VIII

El fin de semana pasó sin pena ni gloria. El viernes a la noche fue al bar Martataka porque sabía que varias de sus amigas iban a ir. Cuando llegó estaban Alma, Marian, la Otra Verónica y Pili, también conocida como la Gallega. Faltaban Paula —que debía cuidar a su hijo— y algunas otras chicas de viaje, o de novias, o deprimidas comiendo chocolate y viendo una temporada completa de alguna serie en su departamento.

Necesitaba ese tono de jolgorio, superficial, autoalabatorio y furiosamente cínico con el resto de la humanidad, especialmente con los hombres que andaban por sus vidas o los que se exhibían esa noche en el bar. Unas mesas más allá había un grupo de varones, a los que conocían. En realidad, era un grupito bastante similar al de ellas en edad y profesión. Había algún periodista, algún escritor que vivía de sus talleres, un psicólogo, un profesor de filosofía. Entre idas y venidas y salidas a la calle para fumar, alrededor de las once de la noche, medio grupo de chicas se había pasado a la mesa de los varones y viceversa. Verónica había quedado al lado del escritor que vivía de sus talleres. Le insistía en que ella debía escribir ficción.

—Cuando leo tus notas veo que están tan bien escritas, con tanto estilo, que pienso que deberías dedicarte a escribir novelas o cuentos. ¿No te parece?

—Bueno, después de un comentario tan demagógico no tengo mucho margen para reflexionar al respecto.

—En serio. Sos muy buena. Y estás muy buena.

Lo único que faltaba era que se le pusiera a recitar el poema de Benedetti, ese en el que les explicaba a unos yanquis la diferencia entre ser y estar.

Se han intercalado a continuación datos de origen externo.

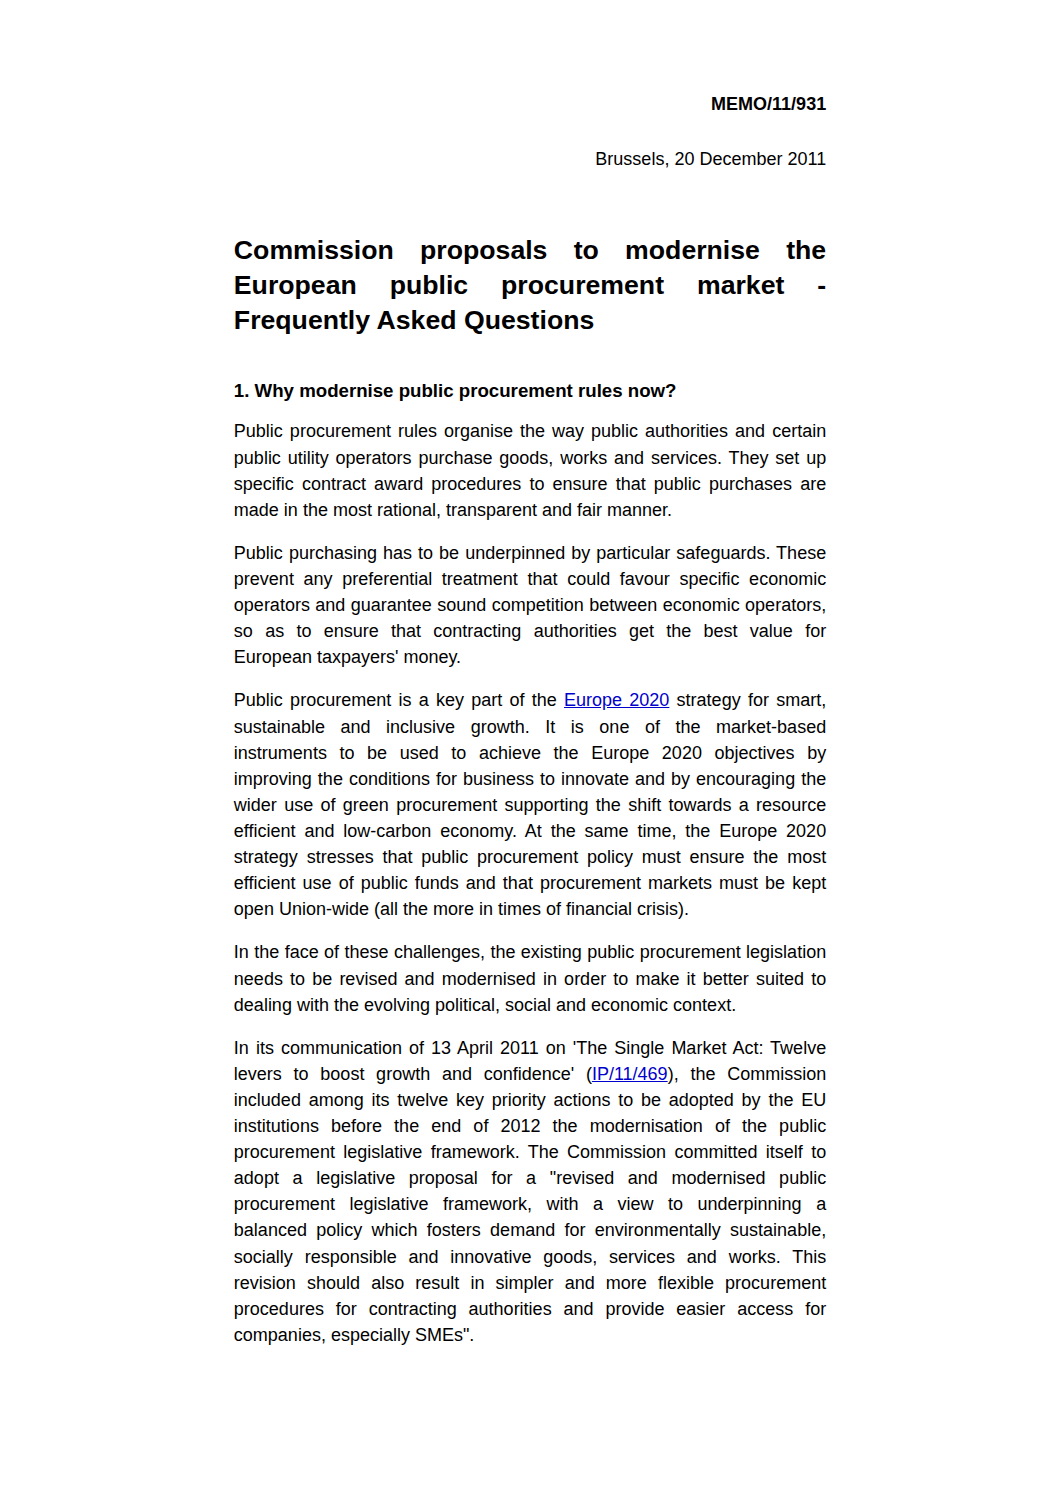MEMO/11/931
Brussels, 20 December 2011
Commission proposals to modernise the European public procurement market - Frequently Asked Questions
1. Why modernise public procurement rules now?
Public procurement rules organise the way public authorities and certain public utility operators purchase goods, works and services. They set up specific contract award procedures to ensure that public purchases are made in the most rational, transparent and fair manner.
Public purchasing has to be underpinned by particular safeguards. These prevent any preferential treatment that could favour specific economic operators and guarantee sound competition between economic operators, so as to ensure that contracting authorities get the best value for European taxpayers' money.
Public procurement is a key part of the Europe 2020 strategy for smart, sustainable and inclusive growth. It is one of the market-based instruments to be used to achieve the Europe 2020 objectives by improving the conditions for business to innovate and by encouraging the wider use of green procurement supporting the shift towards a resource efficient and low-carbon economy. At the same time, the Europe 2020 strategy stresses that public procurement policy must ensure the most efficient use of public funds and that procurement markets must be kept open Union-wide (all the more in times of financial crisis).
In the face of these challenges, the existing public procurement legislation needs to be revised and modernised in order to make it better suited to dealing with the evolving political, social and economic context.
In its communication of 13 April 2011 on 'The Single Market Act: Twelve levers to boost growth and confidence' (IP/11/469), the Commission included among its twelve key priority actions to be adopted by the EU institutions before the end of 2012 the modernisation of the public procurement legislative framework. The Commission committed itself to adopt a legislative proposal for a "revised and modernised public procurement legislative framework, with a view to underpinning a balanced policy which fosters demand for environmentally sustainable, socially responsible and innovative goods, services and works. This revision should also result in simpler and more flexible procurement procedures for contracting authorities and provide easier access for companies, especially SMEs".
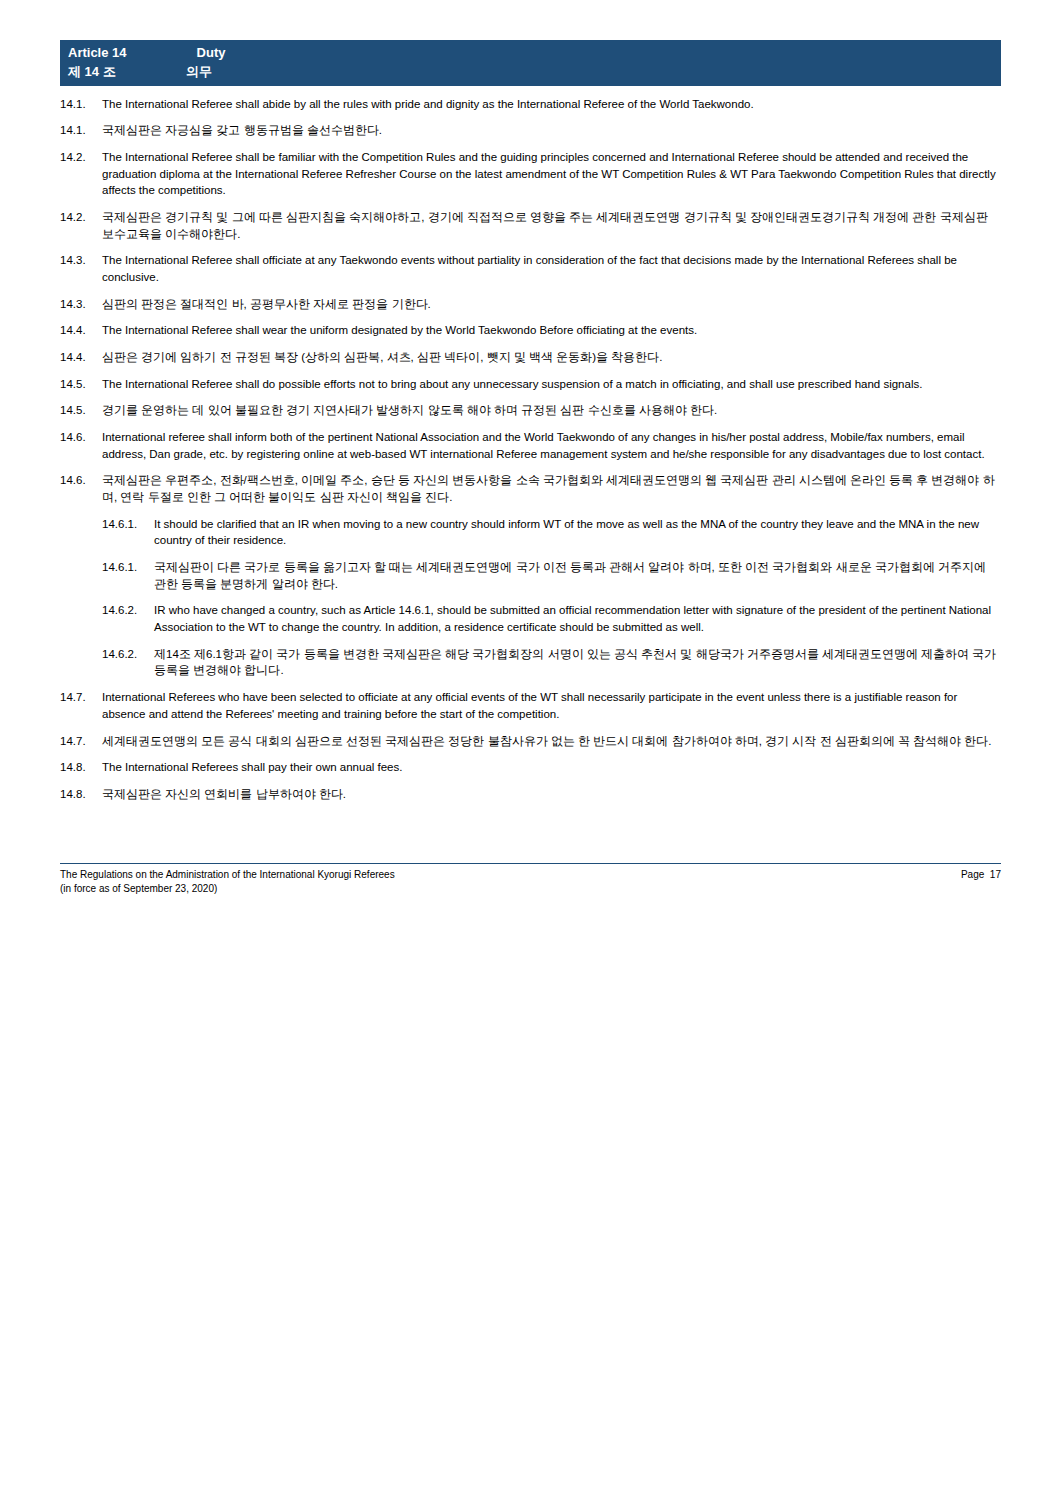Article 14 Duty 제 14 조 의무
14.1.
The International Referee shall abide by all the rules with pride and dignity as the International Referee of the World Taekwondo.
14.1.
국제심판은 자긍심을 갖고 행동규범을 솔선수범한다.
14.2.
The International Referee shall be familiar with the Competition Rules and the guiding principles concerned and International Referee should be attended and received the graduation diploma at the International Referee Refresher Course on the latest amendment of the WT Competition Rules & WT Para Taekwondo Competition Rules that directly affects the competitions.
14.2.
국제심판은 경기규칙 및 그에 따른 심판지침을 숙지해야하고, 경기에 직접적으로 영향을 주는 세계태권도연맹 경기규칙 및 장애인태권도경기규칙 개정에 관한 국제심판 보수교육을 이수해야한다.
14.3.
The International Referee shall officiate at any Taekwondo events without partiality in consideration of the fact that decisions made by the International Referees shall be conclusive.
14.3.
심판의 판정은 절대적인 바, 공평무사한 자세로 판정을 기한다.
14.4.
The International Referee shall wear the uniform designated by the World Taekwondo Before officiating at the events.
14.4.
심판은 경기에 임하기 전 규정된 복장 (상하의 심판복, 셔츠, 심판 넥타이, 뺏지 및 백색 운동화)을 착용한다.
14.5.
The International Referee shall do possible efforts not to bring about any unnecessary suspension of a match in officiating, and shall use prescribed hand signals.
14.5.
경기를 운영하는 데 있어 불필요한 경기 지연사태가 발생하지 않도록 해야 하며 규정된 심판 수신호를 사용해야 한다.
14.6.
International referee shall inform both of the pertinent National Association and the World Taekwondo of any changes in his/her postal address, Mobile/fax numbers, email address, Dan grade, etc. by registering online at web-based WT international Referee management system and he/she responsible for any disadvantages due to lost contact.
14.6.
국제심판은 우편주소, 전화/팩스번호, 이메일 주소, 승단 등 자신의 변동사항을 소속 국가협회와 세계태권도연맹의 웹 국제심판 관리 시스템에 온라인 등록 후 변경해야 하며, 연락 두절로 인한 그 어떠한 불이익도 심판 자신이 책임을 진다.
14.6.1.
It should be clarified that an IR when moving to a new country should inform WT of the move as well as the MNA of the country they leave and the MNA in the new country of their residence.
14.6.1.
국제심판이 다른 국가로 등록을 옮기고자 할 때는 세계태권도연맹에 국가 이전 등록과 관해서 알려야 하며, 또한 이전 국가협회와 새로운 국가협회에 거주지에 관한 등록을 분명하게 알려야 한다.
14.6.2.
IR who have changed a country, such as Article 14.6.1, should be submitted an official recommendation letter with signature of the president of the pertinent National Association to the WT to change the country. In addition, a residence certificate should be submitted as well.
14.6.2.
제14조 제6.1항과 같이 국가 등록을 변경한 국제심판은 해당 국가협회장의 서명이 있는 공식 추천서 및 해당국가 거주증명서를 세계태권도연맹에 제출하여 국가 등록을 변경해야 합니다.
14.7.
International Referees who have been selected to officiate at any official events of the WT shall necessarily participate in the event unless there is a justifiable reason for absence and attend the Referees' meeting and training before the start of the competition.
14.7.
세계태권도연맹의 모든 공식 대회의 심판으로 선정된 국제심판은 정당한 불참사유가 없는 한 반드시 대회에 참가하여야 하며, 경기 시작 전 심판회의에 꼭 참석해야 한다.
14.8.
The International Referees shall pay their own annual fees.
14.8.
국제심판은 자신의 연회비를 납부하여야 한다.
The Regulations on the Administration of the International Kyorugi Referees
(in force as of September 23, 2020)
Page 17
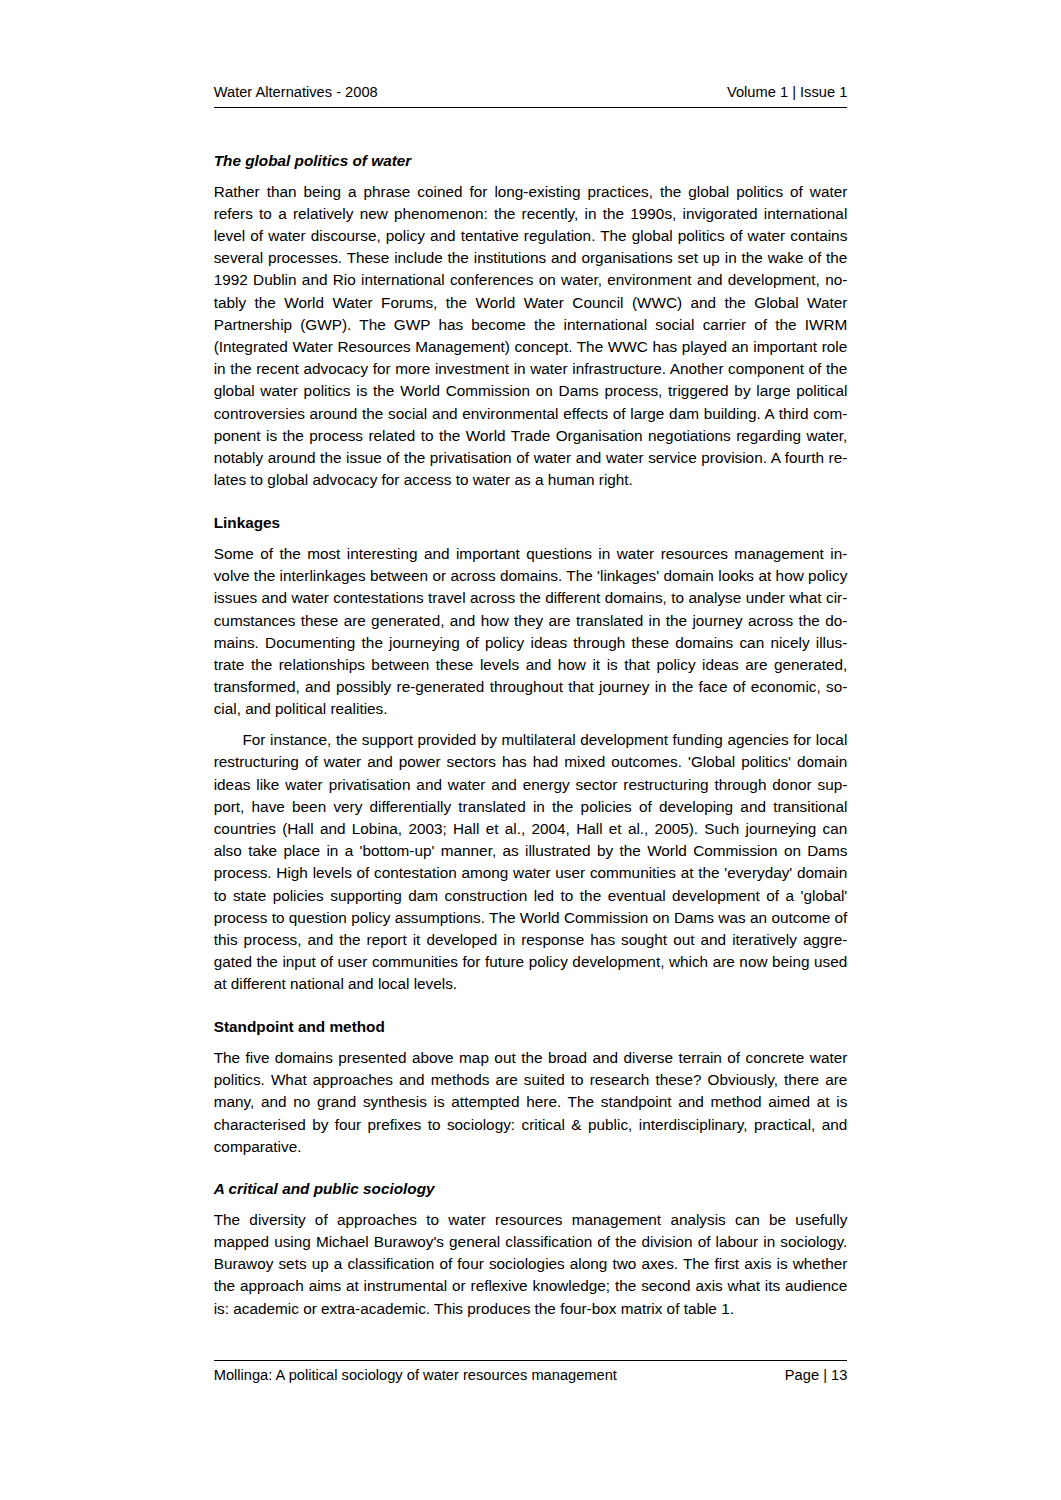Water Alternatives - 2008 Volume 1 | Issue 1
The global politics of water
Rather than being a phrase coined for long-existing practices, the global politics of water refers to a relatively new phenomenon: the recently, in the 1990s, invigorated international level of water discourse, policy and tentative regulation. The global politics of water contains several processes. These include the institutions and organisations set up in the wake of the 1992 Dublin and Rio international conferences on water, environment and development, notably the World Water Forums, the World Water Council (WWC) and the Global Water Partnership (GWP). The GWP has become the international social carrier of the IWRM (Integrated Water Resources Management) concept. The WWC has played an important role in the recent advocacy for more investment in water infrastructure. Another component of the global water politics is the World Commission on Dams process, triggered by large political controversies around the social and environmental effects of large dam building. A third component is the process related to the World Trade Organisation negotiations regarding water, notably around the issue of the privatisation of water and water service provision. A fourth relates to global advocacy for access to water as a human right.
Linkages
Some of the most interesting and important questions in water resources management involve the interlinkages between or across domains. The 'linkages' domain looks at how policy issues and water contestations travel across the different domains, to analyse under what circumstances these are generated, and how they are translated in the journey across the domains. Documenting the journeying of policy ideas through these domains can nicely illustrate the relationships between these levels and how it is that policy ideas are generated, transformed, and possibly re-generated throughout that journey in the face of economic, social, and political realities.
For instance, the support provided by multilateral development funding agencies for local restructuring of water and power sectors has had mixed outcomes. 'Global politics' domain ideas like water privatisation and water and energy sector restructuring through donor support, have been very differentially translated in the policies of developing and transitional countries (Hall and Lobina, 2003; Hall et al., 2004, Hall et al., 2005). Such journeying can also take place in a 'bottom-up' manner, as illustrated by the World Commission on Dams process. High levels of contestation among water user communities at the 'everyday' domain to state policies supporting dam construction led to the eventual development of a 'global' process to question policy assumptions. The World Commission on Dams was an outcome of this process, and the report it developed in response has sought out and iteratively aggregated the input of user communities for future policy development, which are now being used at different national and local levels.
Standpoint and method
The five domains presented above map out the broad and diverse terrain of concrete water politics. What approaches and methods are suited to research these? Obviously, there are many, and no grand synthesis is attempted here. The standpoint and method aimed at is characterised by four prefixes to sociology: critical & public, interdisciplinary, practical, and comparative.
A critical and public sociology
The diversity of approaches to water resources management analysis can be usefully mapped using Michael Burawoy's general classification of the division of labour in sociology. Burawoy sets up a classification of four sociologies along two axes. The first axis is whether the approach aims at instrumental or reflexive knowledge; the second axis what its audience is: academic or extra-academic. This produces the four-box matrix of table 1.
Mollinga: A political sociology of water resources management Page | 13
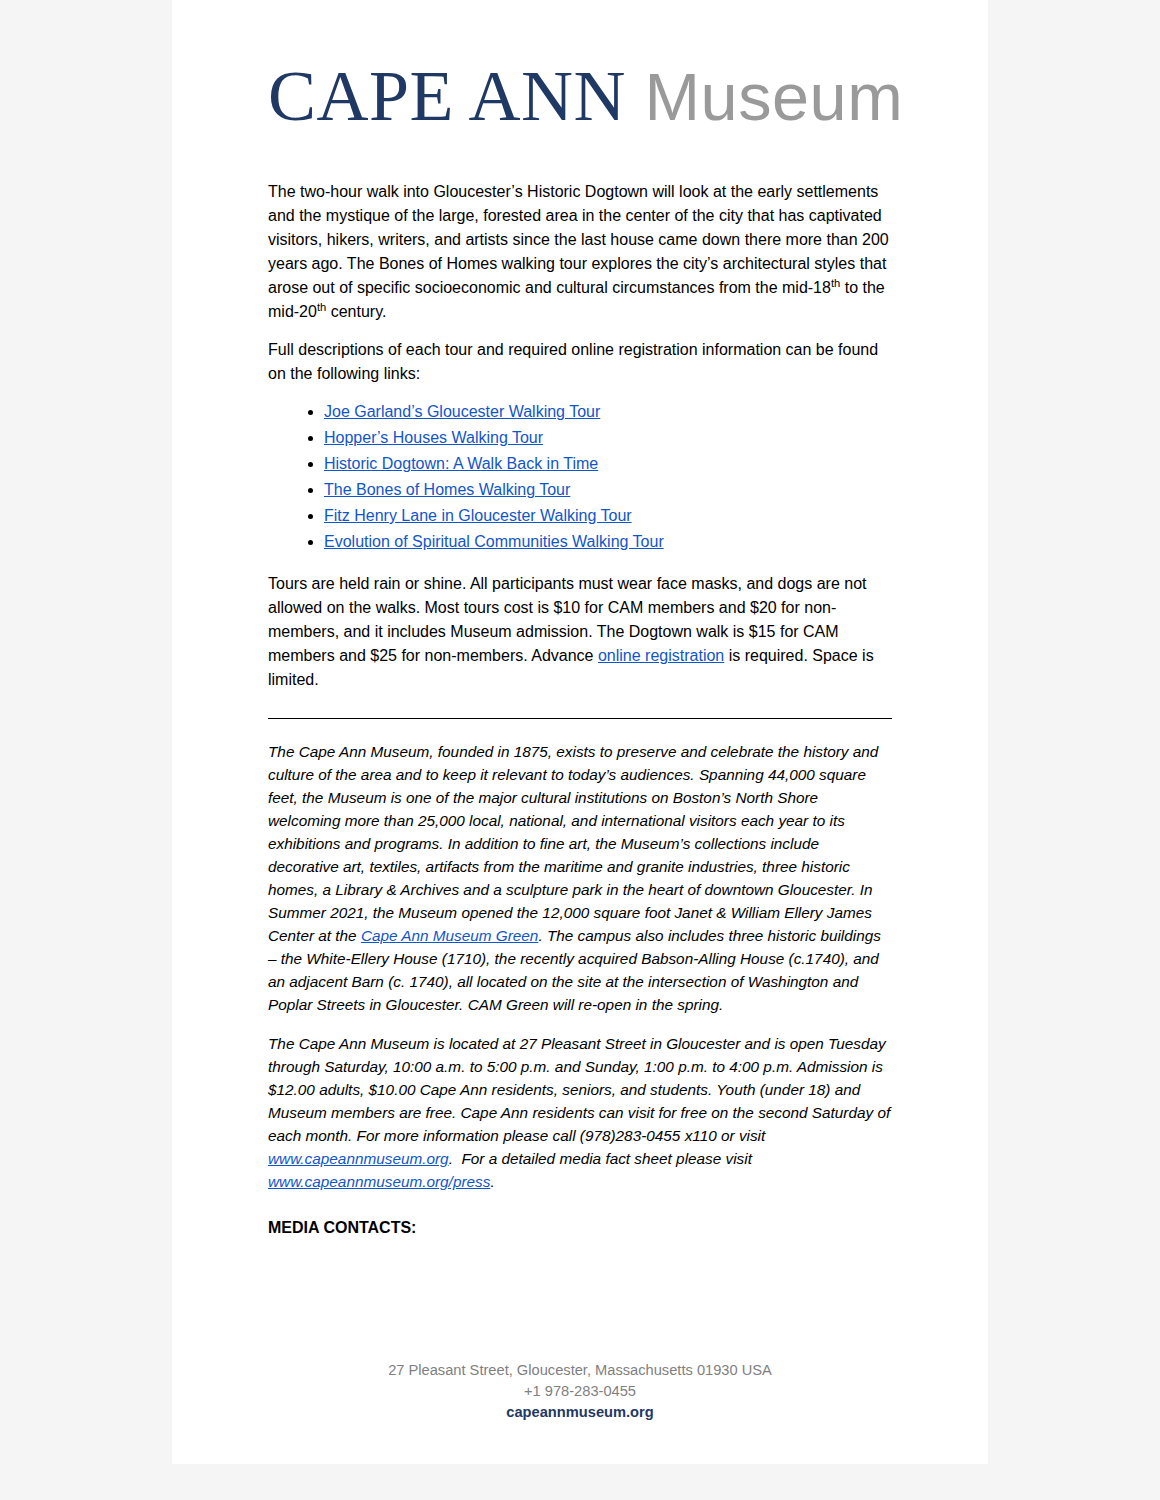CAPE ANN Museum
The two-hour walk into Gloucester’s Historic Dogtown will look at the early settlements and the mystique of the large, forested area in the center of the city that has captivated visitors, hikers, writers, and artists since the last house came down there more than 200 years ago. The Bones of Homes walking tour explores the city’s architectural styles that arose out of specific socioeconomic and cultural circumstances from the mid-18th to the mid-20th century.
Full descriptions of each tour and required online registration information can be found on the following links:
Joe Garland’s Gloucester Walking Tour
Hopper’s Houses Walking Tour
Historic Dogtown: A Walk Back in Time
The Bones of Homes Walking Tour
Fitz Henry Lane in Gloucester Walking Tour
Evolution of Spiritual Communities Walking Tour
Tours are held rain or shine. All participants must wear face masks, and dogs are not allowed on the walks. Most tours cost is $10 for CAM members and $20 for non-members, and it includes Museum admission. The Dogtown walk is $15 for CAM members and $25 for non-members. Advance online registration is required. Space is limited.
The Cape Ann Museum, founded in 1875, exists to preserve and celebrate the history and culture of the area and to keep it relevant to today’s audiences. Spanning 44,000 square feet, the Museum is one of the major cultural institutions on Boston’s North Shore welcoming more than 25,000 local, national, and international visitors each year to its exhibitions and programs. In addition to fine art, the Museum’s collections include decorative art, textiles, artifacts from the maritime and granite industries, three historic homes, a Library & Archives and a sculpture park in the heart of downtown Gloucester. In Summer 2021, the Museum opened the 12,000 square foot Janet & William Ellery James Center at the Cape Ann Museum Green. The campus also includes three historic buildings – the White-Ellery House (1710), the recently acquired Babson-Alling House (c.1740), and an adjacent Barn (c. 1740), all located on the site at the intersection of Washington and Poplar Streets in Gloucester. CAM Green will re-open in the spring.
The Cape Ann Museum is located at 27 Pleasant Street in Gloucester and is open Tuesday through Saturday, 10:00 a.m. to 5:00 p.m. and Sunday, 1:00 p.m. to 4:00 p.m. Admission is $12.00 adults, $10.00 Cape Ann residents, seniors, and students. Youth (under 18) and Museum members are free. Cape Ann residents can visit for free on the second Saturday of each month. For more information please call (978)283-0455 x110 or visit www.capeannmuseum.org. For a detailed media fact sheet please visit www.capeannmuseum.org/press.
MEDIA CONTACTS:
27 Pleasant Street, Gloucester, Massachusetts 01930 USA
+1 978-283-0455
capeannmuseum.org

—Hagamos un trato —dijo el escritor insistiendo tal vez inconscientemente en términos benedettianos—, yo te beco para que vengas a mi taller y vos…

—¿Y yo qué?

—Me dedicás tu primera novela.

Siguieron un buen rato jugando al gato y al ratón. A Verónica le resultaba divertido el escritor, pero todavía no lo había puesto a prueba. Desde hacía un tiempo, cuando dudaba si irse a la cama con un tipo, lo ponía a prueba (cuando estaba segura no necesitaba pasar por ninguna competencia de tipo intelectual, por supuesto). Consistía en ver si había algún tipo de coincidencia: el mismo gusto, el mismo conocimiento sobre algo, la misma pasión por alguna nimiedad. Esas pavadas podían llevarla a ella a que se dejara convencer de las virtudes del hombre. Por ejemplo, si ella decía «navegar es necesario», el otro debía responder «vivir no es necesario». Una contraseña para que esa persona entrara en su vida de manera más interesante. En una oportunidad, en España, viajando con un colega español en auto por Murcia vio un cartel de autopista que decía «JAÉN 70 KILÓMETROS». Ella dijo para sí: «Andaluces de Jaén» y el periodista agregó inmediatamente y en el mismo tono: «aceituneros altivos». Ella murió de amor. Y ahora el escritor que vivía de sus talleres seguía remando duro para sacarla de ese bar y llevársela a algún lado. En ese momento en el bar sonaba Friday Night, Saturday Morning en la versión de Nouvelle Vague. Se la haría fácil. En el momento del estribillo ella lo hizo callar y le dijo traduciendo la canción:

—Salgo la noche del viernes y vuelvo el sábado por la mañana.

—¿Me estás invitando a pasar la noche con vos?

No, no, no. Tenía muchas posibilidades: podría haber seguido la letra en inglés y darse cuenta de que la estaba traduciendo. Podría haber reconocido la banda y decir «te gusta Nouvelle Vague». Incluso hubiera aceptado que dijera que prefería la versión original de The Specials. Nada de eso hizo el escritor. Y todo lo que dijo a partir de ese momento no le aportó ni un punto. Verónica terminó yéndose en un taxi compartido con Marian y Pili.